WHAT THE TASK REQUIRES
Reproduce the records below line for line, leaving out the pictures.
**** SUPPLIED MATERIAL
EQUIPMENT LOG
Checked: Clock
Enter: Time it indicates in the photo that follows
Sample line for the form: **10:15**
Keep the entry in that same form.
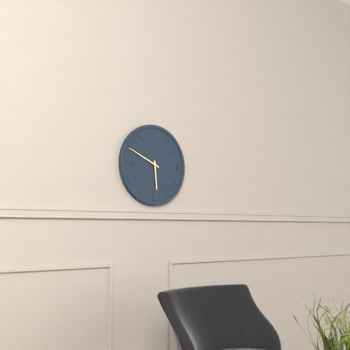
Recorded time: **5:49**
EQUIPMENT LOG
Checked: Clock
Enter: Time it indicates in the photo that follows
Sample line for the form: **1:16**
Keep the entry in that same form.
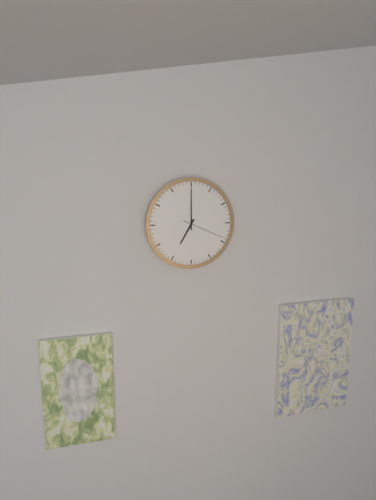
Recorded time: **7:00**
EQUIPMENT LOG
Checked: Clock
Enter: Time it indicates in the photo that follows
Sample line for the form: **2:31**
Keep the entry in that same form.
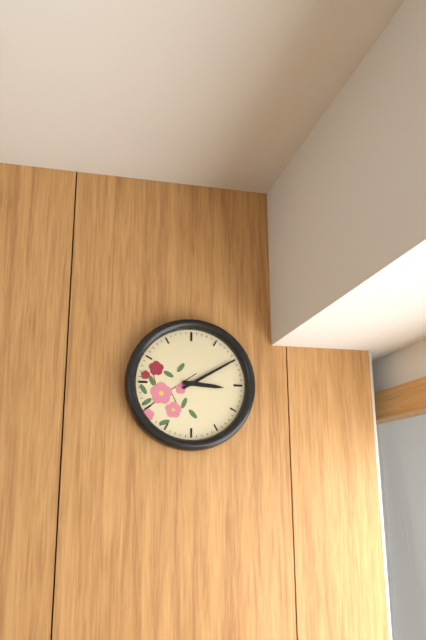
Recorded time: **3:10**
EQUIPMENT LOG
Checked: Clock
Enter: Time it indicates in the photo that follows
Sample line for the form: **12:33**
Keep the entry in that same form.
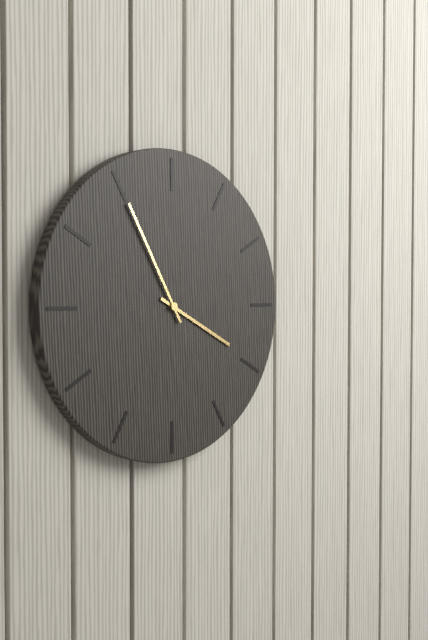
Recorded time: **3:55**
********
ANSWER FOR THIS EXERCISE
EQUIPMENT LOG
Checked: Clock
Enter: Time it indicates in the photo that follows
Sample line for the form: **10:15**
Keep the entry in that same form.
Recorded time: **5:49**
EQUIPMENT LOG
Checked: Clock
Enter: Time it indicates in the photo that follows
Sample line for the form: **1:16**
Keep the entry in that same form.
Recorded time: **7:00**
EQUIPMENT LOG
Checked: Clock
Enter: Time it indicates in the photo that follows
Sample line for the form: **2:31**
Keep the entry in that same form.
Recorded time: **3:10**
EQUIPMENT LOG
Checked: Clock
Enter: Time it indicates in the photo that follows
Sample line for the form: **12:33**
Keep the entry in that same form.
Recorded time: **3:55**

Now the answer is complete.